FIG. 11 is a perspective view showing the configuration of the distal end portion 6 of the insertion portion 4 of the endoscope according to the present embodiment. 12 is a schematic cross-sectional view of the distal end portion 6 taken along the line XII-XII in FIG. FIG. 12 shows a cross section of the distal end portion 6 in the direction along the central axis O of the insertion portion 4. In the present embodiment, one front observation window 12 and one side observation window 13B, each having a different optical axis, are washed at one jet outlet of one washing nozzle. The other side observation window 13A is cleaned at the other jet port of the same cleaning nozzle.
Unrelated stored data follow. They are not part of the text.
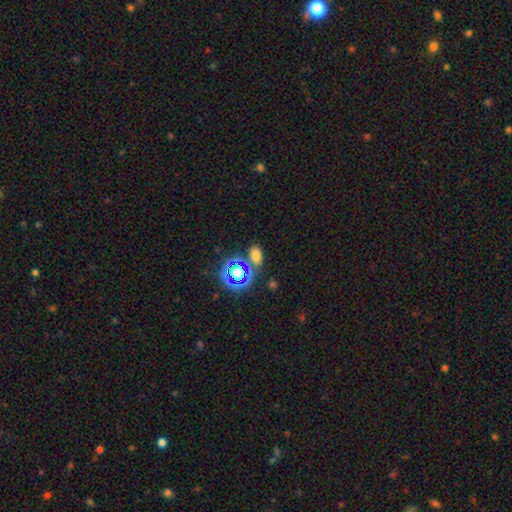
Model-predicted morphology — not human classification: The model was most divided on "smooth or featured": smooth: 62%, star or artifact: 30%, featured or disk: 8%. More confident: how rounded — in between (82%); merging — none (70%).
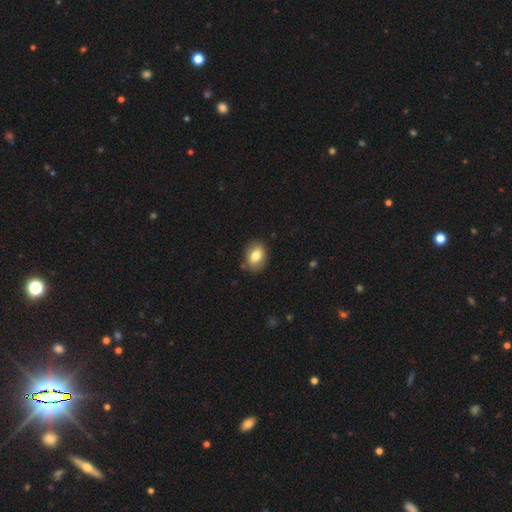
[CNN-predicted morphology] Overall: smooth (79%). How rounded: in between (68%; round 31%). Merging: none (84%).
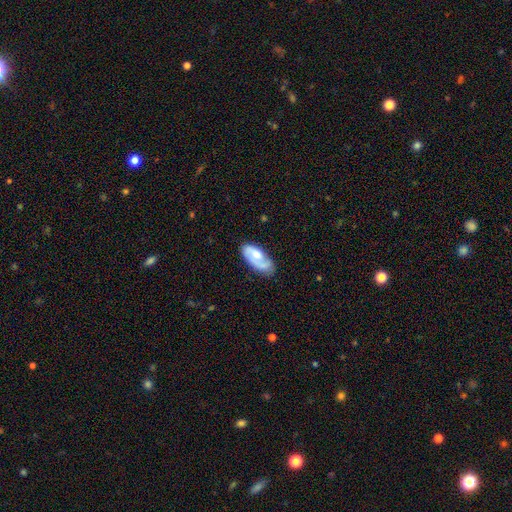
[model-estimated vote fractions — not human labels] featured or disk 57%, smooth 38%, star or artifact 6%. Down the decision tree: edge-on disk — no (93%); bar — no (67%); spiral arms — yes (84%); bulge size — moderate (57%); merging — none (62%).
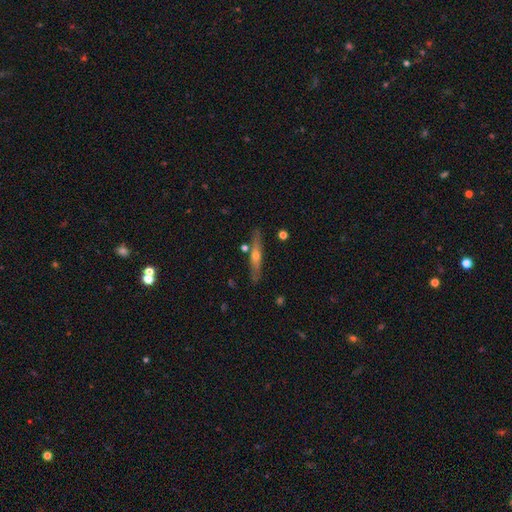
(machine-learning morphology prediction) smooth-or-featured: featured or disk: 66% | smooth: 27% | star or artifact: 7%
  disk-edge-on: yes: 92% | no: 8%
    edge-on-bulge: rounded: 86% | none: 11% | boxy: 3%
  merging: none: 84% | minor disturbance: 10% | merger: 4% | major disturbance: 2%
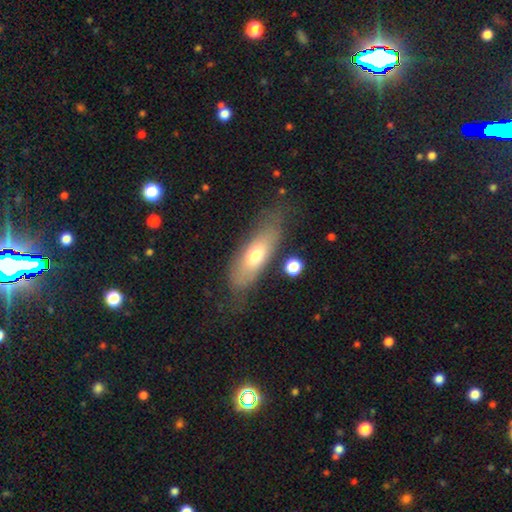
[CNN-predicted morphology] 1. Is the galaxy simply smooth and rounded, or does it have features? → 60% smooth, 33% featured or disk, 7% star or artifact.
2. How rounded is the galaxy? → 65% in between, 32% cigar-shaped, 3% round.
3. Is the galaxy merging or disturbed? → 68% none, 21% minor disturbance, 8% major disturbance, 3% merger.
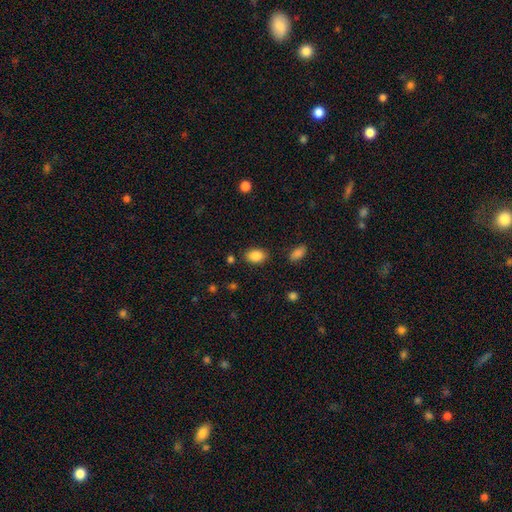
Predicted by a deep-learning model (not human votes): Smooth or featured? smooth (87%)
How rounded? in between (84%)
Merging? none (83%)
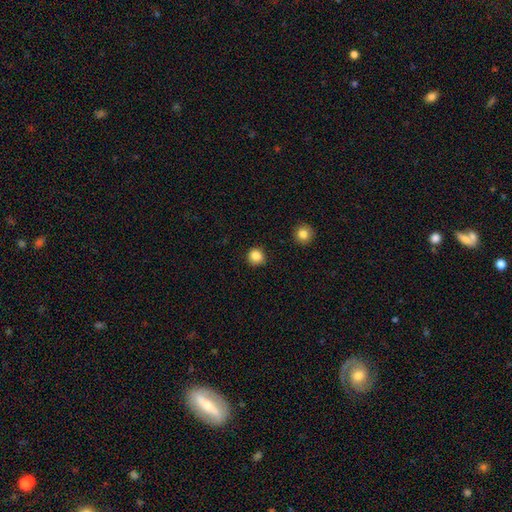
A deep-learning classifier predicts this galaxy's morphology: smooth_or_featured: smooth (p=0.86) [alt: star or artifact p=0.11]
how_rounded: round (p=0.90) [alt: in between p=0.09]
merging: none (p=0.89) [alt: minor disturbance p=0.07]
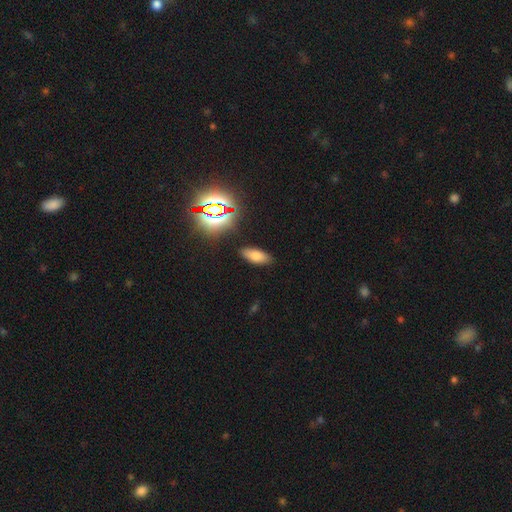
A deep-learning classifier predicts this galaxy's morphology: Q: Smooth or featured?
A: smooth (71%); runner-up: star or artifact (17%)
Q: How rounded?
A: in between (80%); runner-up: cigar-shaped (16%)
Q: Merging?
A: none (87%); runner-up: minor disturbance (9%)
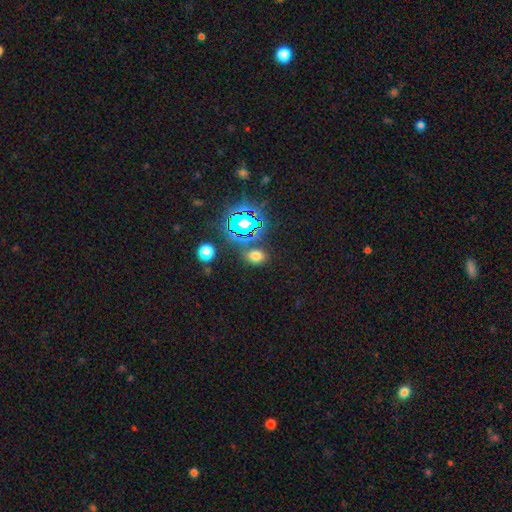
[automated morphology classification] This appears to be a smooth galaxy with no disk features (64%) that is in between round and cigar-shaped (64%). Merging: none (79%).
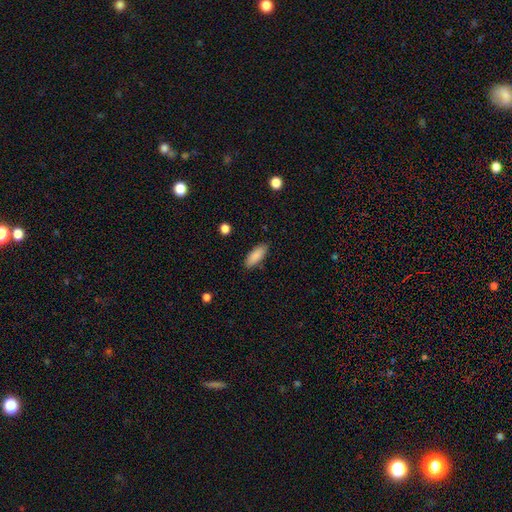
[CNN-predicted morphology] smooth 88%, star or artifact 6%, featured or disk 6%. Down the decision tree: how rounded — in between (68%); merging — none (86%).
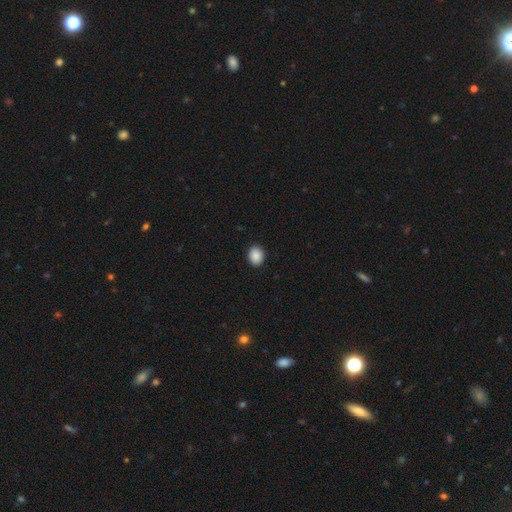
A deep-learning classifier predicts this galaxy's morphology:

As shown in FIG. 11, the cleaning nozzle 41 is provided on the distal end surface 6 a of the distal end portion 6. One washing nozzle 41 has one ejection port 41a and another ejection port 41b.
The outer peripheral portion of the distal end surface 6a of the distal end portion 6 is chamfered to form a tapered surface 6c that is an inclined portion. As shown by a two-dot chain line arrow A51 in FIG. 11, the washing nozzle 41 is arranged on the tip surface 6a so that the fluid ejected from the ejection port 41a faces the front observation window 12.
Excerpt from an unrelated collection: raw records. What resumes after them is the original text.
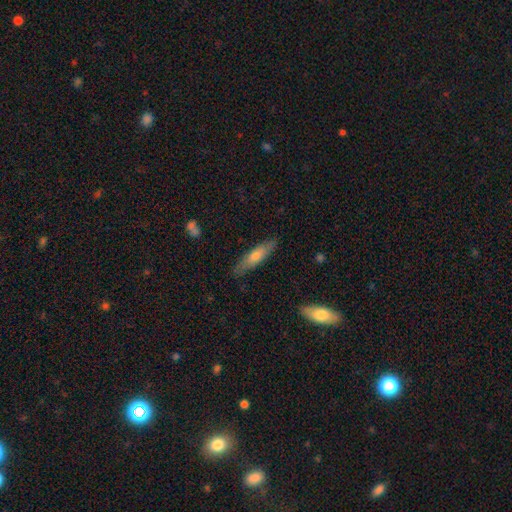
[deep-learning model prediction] Smooth or featured? smooth (53%)
How rounded? cigar-shaped (79%)
Merging? none (86%)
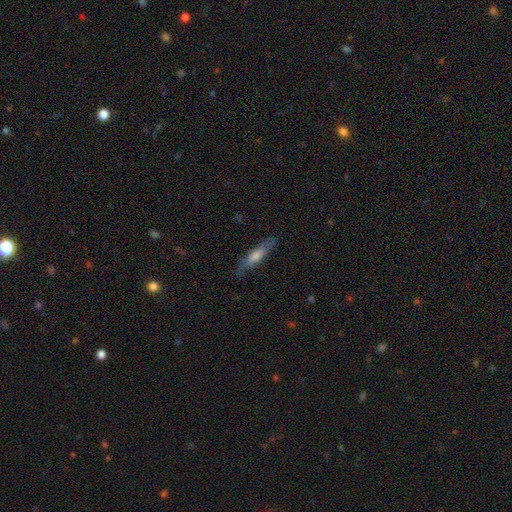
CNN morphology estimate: Smooth or featured? Predicted: smooth (p=0.48). Merging? Predicted: none (p=0.78).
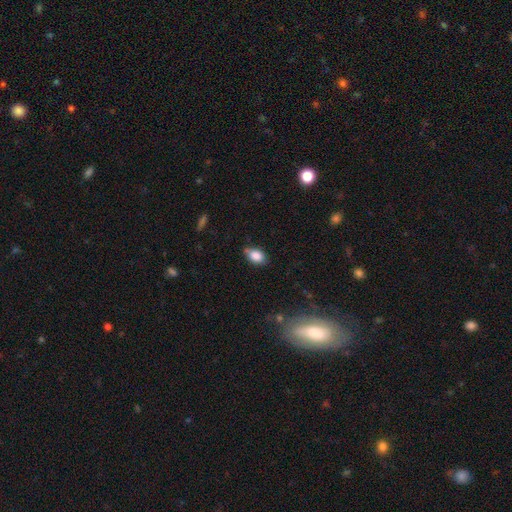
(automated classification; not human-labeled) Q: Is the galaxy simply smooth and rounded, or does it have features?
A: smooth — 85%.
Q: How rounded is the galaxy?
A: in between — 83%.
In addition, although the outer peripheral part of the front-end | tip part 6 is a taper surface by chamfering here, you may round a corner | angular so that it may become a curved surface which curves gradually from the front-end | tip surface 6a toward the side surface 6b. That is, the inclined portion may be a tapered surface that is a chamfered corner or a curved surface that is a round chamfer.
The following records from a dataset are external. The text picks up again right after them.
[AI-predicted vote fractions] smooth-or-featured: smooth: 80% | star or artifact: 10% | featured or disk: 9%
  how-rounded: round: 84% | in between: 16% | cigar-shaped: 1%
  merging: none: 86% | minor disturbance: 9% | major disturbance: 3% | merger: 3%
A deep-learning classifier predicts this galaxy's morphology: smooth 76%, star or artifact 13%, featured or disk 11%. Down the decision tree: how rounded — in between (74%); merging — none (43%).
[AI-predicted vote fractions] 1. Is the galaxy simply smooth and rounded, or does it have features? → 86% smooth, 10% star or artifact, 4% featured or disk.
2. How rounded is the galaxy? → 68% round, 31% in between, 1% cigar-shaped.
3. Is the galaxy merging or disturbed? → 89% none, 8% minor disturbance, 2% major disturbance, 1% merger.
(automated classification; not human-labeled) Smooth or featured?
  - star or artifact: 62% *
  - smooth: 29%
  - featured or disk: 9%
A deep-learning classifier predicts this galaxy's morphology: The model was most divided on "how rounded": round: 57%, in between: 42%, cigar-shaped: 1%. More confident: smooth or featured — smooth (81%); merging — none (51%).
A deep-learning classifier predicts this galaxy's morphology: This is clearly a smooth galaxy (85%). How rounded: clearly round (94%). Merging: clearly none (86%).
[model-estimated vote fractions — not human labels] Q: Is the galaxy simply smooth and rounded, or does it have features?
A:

Further, the fluid ejected from the ejection port 41a passes after flowing through the surface of the front observation window 12, and is provided on the side surface 6b through the tapered surface 6c as shown by two-dot chain arrows A52 and A53 in FIG. The cleaning nozzle 41 is disposed on the distal end surface 6a so as to face the side observation window 13B.

Similarly, the side observation window 13B provided on the side surface 6b through the tapered surface 6c as shown by two-dot chain arrows A54 and A55 after the fluid ejected from the ejection port 41b flows through the tip surface 6a. The cleaning nozzle 41 is disposed on the tip surface 6a so as to face the side observation window 13A provided on the opposite side.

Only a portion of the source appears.